Internment of Japanese-Americans: A Father’s Voice and a Boy’s Remembrances
Thursday, November 21, 2013 at Burlington High School
A special thank you to Art Teacher Ms. Christina Chang for organizing this amazing opportunity for our students.
David Sakura is a third generation Japanese-American (Sansei) whose grandfather was a leader in Seattle’s Japanese community during the early 1900s. Prior to World War II, David’s family and relatives, along with forty other Japanese families, lived in Eatonville, WA, a small logging community located in the foothills of Mt Rainier.
After the outbreak of World War II, David’s family was involuntarily detained at Camp Harmony, a temporary detention camp. The family was subsequently transported to Minidoka, a permanent internment camp in Idaho. During the internment, David’s father and three uncles enlisted into the US Army and served with the all Japanese-American 442 Regimental Combat Team.

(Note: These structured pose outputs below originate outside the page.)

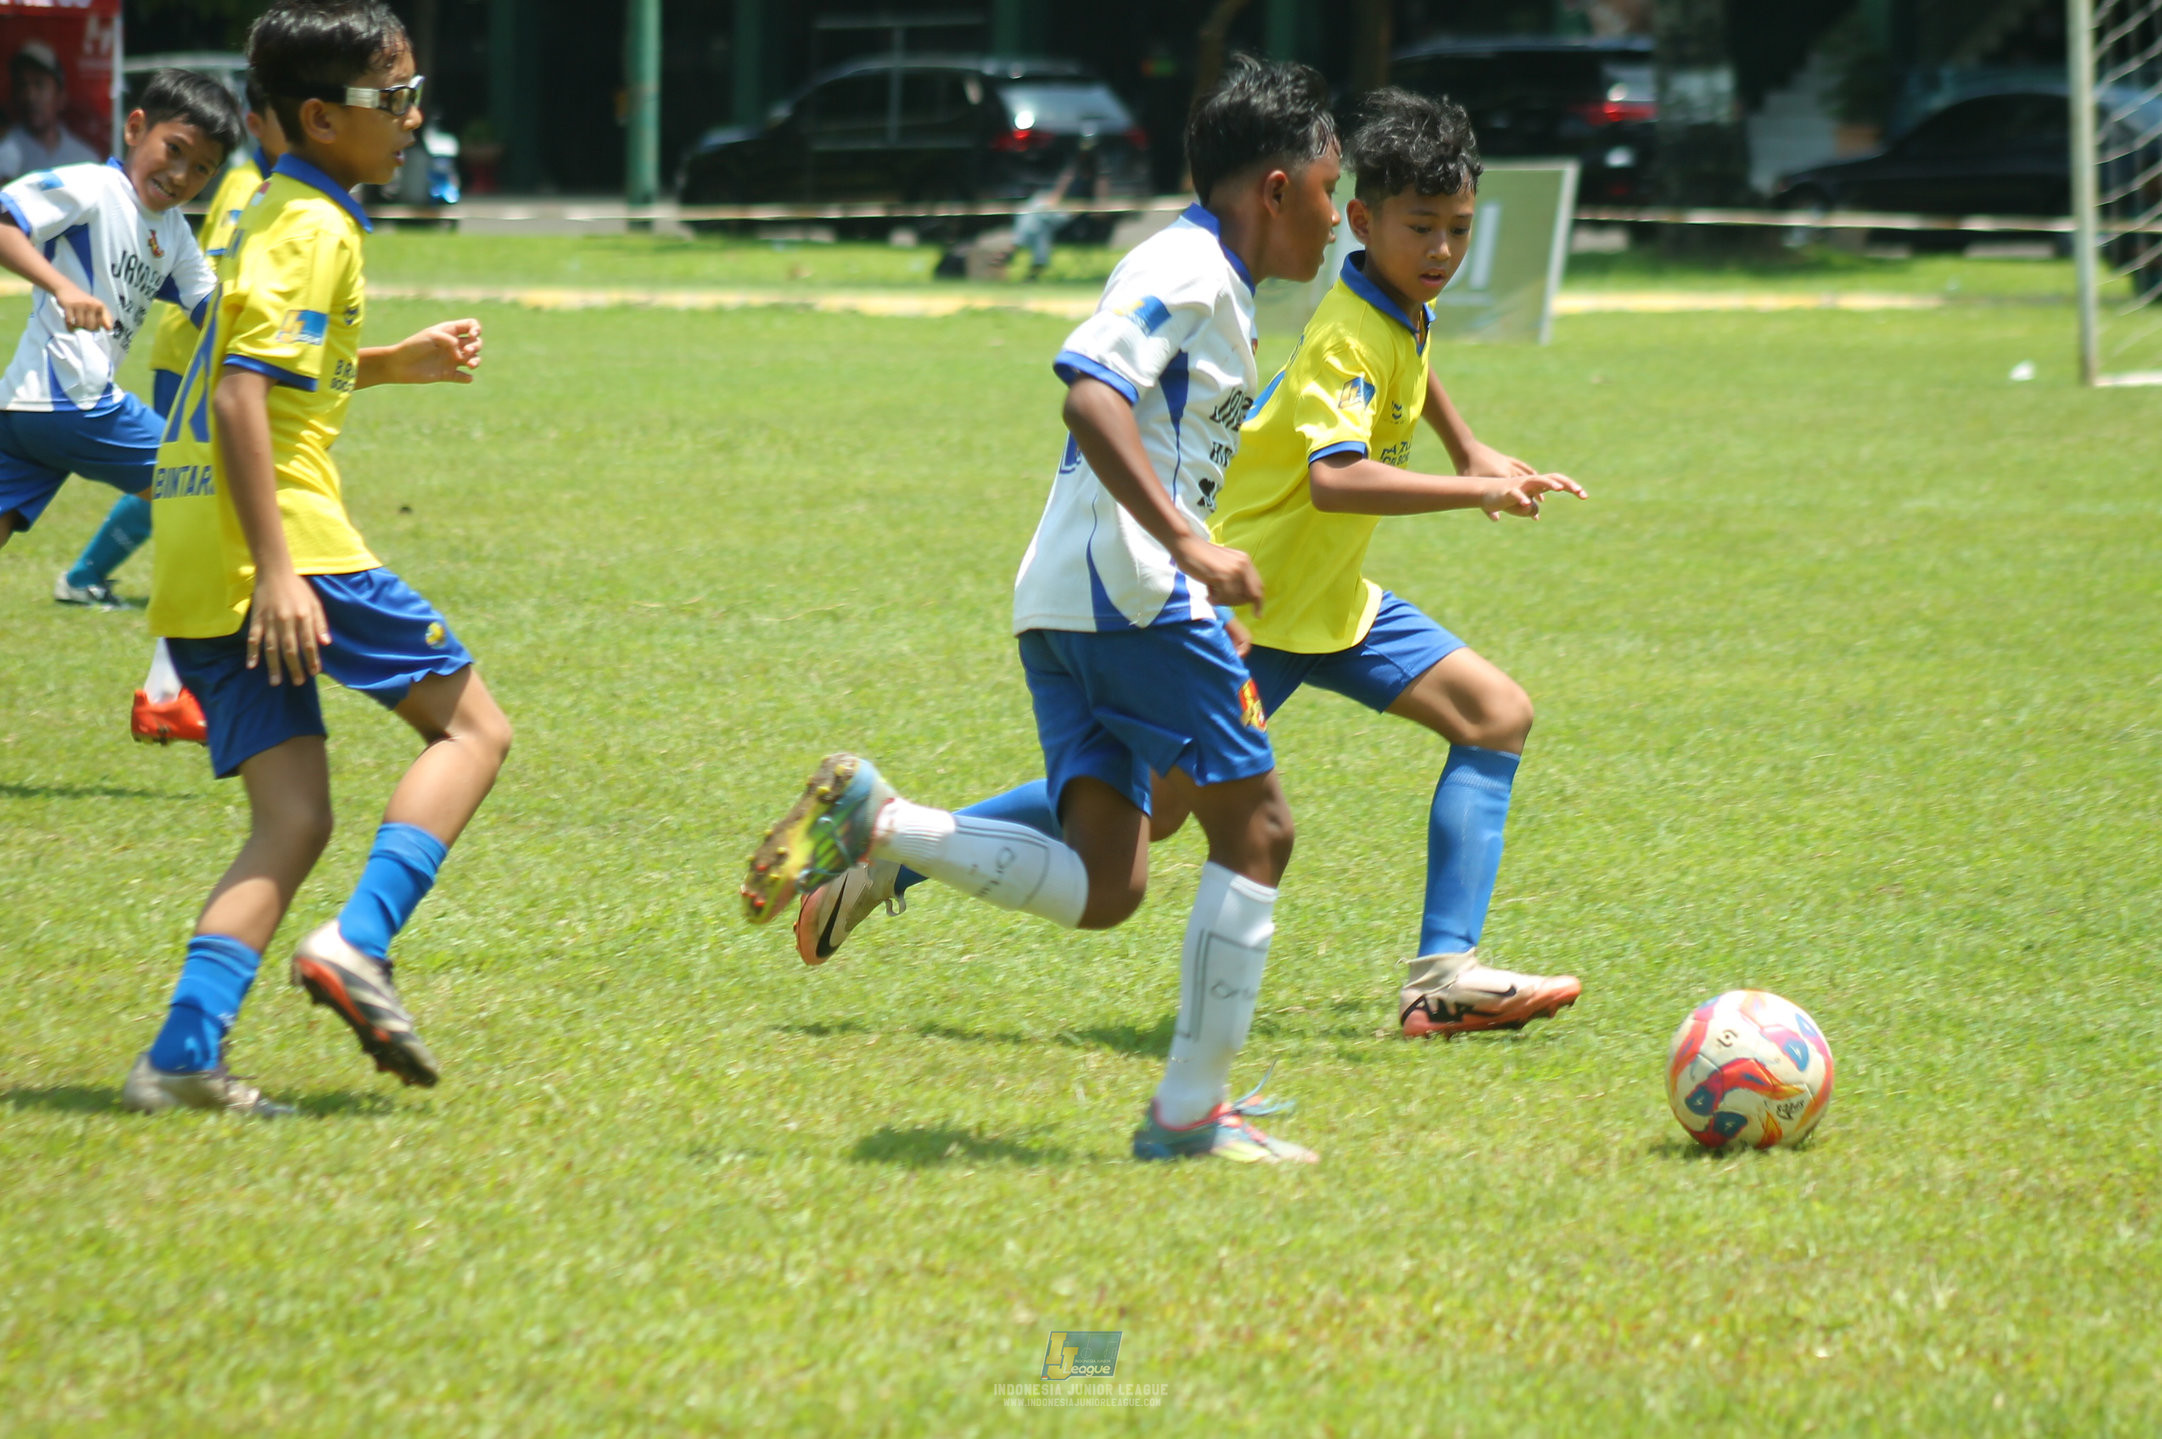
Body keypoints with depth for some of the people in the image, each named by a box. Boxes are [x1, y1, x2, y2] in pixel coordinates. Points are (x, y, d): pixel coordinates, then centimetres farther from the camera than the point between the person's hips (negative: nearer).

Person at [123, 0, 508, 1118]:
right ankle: (358, 943, -16)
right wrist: (276, 568, -26)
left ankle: (183, 1053, -11)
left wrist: (394, 364, 31)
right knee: (471, 728, 1)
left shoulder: (278, 214, 21)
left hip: (197, 563, 9)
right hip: (276, 532, -9)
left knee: (293, 821, 4)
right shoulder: (311, 229, -9)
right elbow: (242, 394, -20)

Toward the end of World War II, David’s mother and her three boys were released from Minidoka and moved to Wisconsin under the sponsorship of the American Baptist Home Mission Society.
By using excerpts from his father’s letters from the camps, photos from the University of California archives and his own remembrances, David offers a highly personal account of his family’s internment experiences.
Mr. Sakura will be speaking during periods 1 and 3 in the library to history and art students.